◆ DESCRIPTION OF THE TASK
Which lines in the data below contain the string "license"? Pull out and copy each such line, treating uppercase and lowercase as different.

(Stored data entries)
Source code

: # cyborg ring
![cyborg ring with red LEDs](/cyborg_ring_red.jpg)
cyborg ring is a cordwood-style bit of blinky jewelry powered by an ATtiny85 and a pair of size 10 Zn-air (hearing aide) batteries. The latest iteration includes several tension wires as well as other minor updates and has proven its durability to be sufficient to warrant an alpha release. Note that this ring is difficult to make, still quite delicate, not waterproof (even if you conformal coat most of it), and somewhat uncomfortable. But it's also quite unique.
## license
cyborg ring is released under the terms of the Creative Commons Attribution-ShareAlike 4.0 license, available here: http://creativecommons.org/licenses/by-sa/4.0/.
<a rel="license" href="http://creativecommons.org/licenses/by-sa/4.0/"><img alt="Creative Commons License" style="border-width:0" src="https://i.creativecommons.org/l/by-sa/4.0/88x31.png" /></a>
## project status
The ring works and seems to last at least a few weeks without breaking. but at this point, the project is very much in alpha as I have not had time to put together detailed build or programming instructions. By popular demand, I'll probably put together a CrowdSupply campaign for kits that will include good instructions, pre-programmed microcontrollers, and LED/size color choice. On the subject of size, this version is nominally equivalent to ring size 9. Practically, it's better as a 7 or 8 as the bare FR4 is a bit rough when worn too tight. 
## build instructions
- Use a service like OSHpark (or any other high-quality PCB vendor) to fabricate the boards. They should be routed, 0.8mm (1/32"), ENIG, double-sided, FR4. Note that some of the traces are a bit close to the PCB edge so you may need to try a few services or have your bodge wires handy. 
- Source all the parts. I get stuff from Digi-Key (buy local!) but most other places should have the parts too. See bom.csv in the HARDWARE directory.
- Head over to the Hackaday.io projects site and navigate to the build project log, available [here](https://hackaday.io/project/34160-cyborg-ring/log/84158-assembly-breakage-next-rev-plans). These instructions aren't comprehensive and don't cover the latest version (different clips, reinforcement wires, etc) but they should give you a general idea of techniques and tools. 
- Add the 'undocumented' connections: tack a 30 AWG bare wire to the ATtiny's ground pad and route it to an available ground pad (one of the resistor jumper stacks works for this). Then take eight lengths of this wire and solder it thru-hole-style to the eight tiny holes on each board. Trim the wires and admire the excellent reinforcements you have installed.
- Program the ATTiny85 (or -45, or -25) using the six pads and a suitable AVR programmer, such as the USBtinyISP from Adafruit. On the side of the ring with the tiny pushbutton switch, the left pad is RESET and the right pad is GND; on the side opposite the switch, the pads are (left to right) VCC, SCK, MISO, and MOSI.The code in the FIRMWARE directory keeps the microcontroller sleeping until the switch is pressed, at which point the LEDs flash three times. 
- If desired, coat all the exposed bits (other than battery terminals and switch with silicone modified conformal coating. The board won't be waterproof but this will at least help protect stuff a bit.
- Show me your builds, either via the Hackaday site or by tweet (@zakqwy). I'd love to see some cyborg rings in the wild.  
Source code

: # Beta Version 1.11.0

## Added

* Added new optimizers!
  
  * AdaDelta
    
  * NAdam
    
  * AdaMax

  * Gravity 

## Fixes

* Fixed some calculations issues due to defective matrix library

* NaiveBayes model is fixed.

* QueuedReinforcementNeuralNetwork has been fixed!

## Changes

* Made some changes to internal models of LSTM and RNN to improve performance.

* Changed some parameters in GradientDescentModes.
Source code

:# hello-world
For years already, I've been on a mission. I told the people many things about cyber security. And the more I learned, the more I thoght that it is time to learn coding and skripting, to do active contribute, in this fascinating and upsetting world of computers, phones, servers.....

◆ COMPLETED TASK
## license
cyborg ring is released under the terms of the Creative Commons Attribution-ShareAlike 4.0 license, available here: http://creativecommons.org/licenses/by-sa/4.0/.
<a rel="license" href="http://creativecommons.org/licenses/by-sa/4.0/"><img alt="Creative Commons License" style="border-width:0" src="https://i.creativecommons.org/l/by-sa/4.0/88x31.png" /></a>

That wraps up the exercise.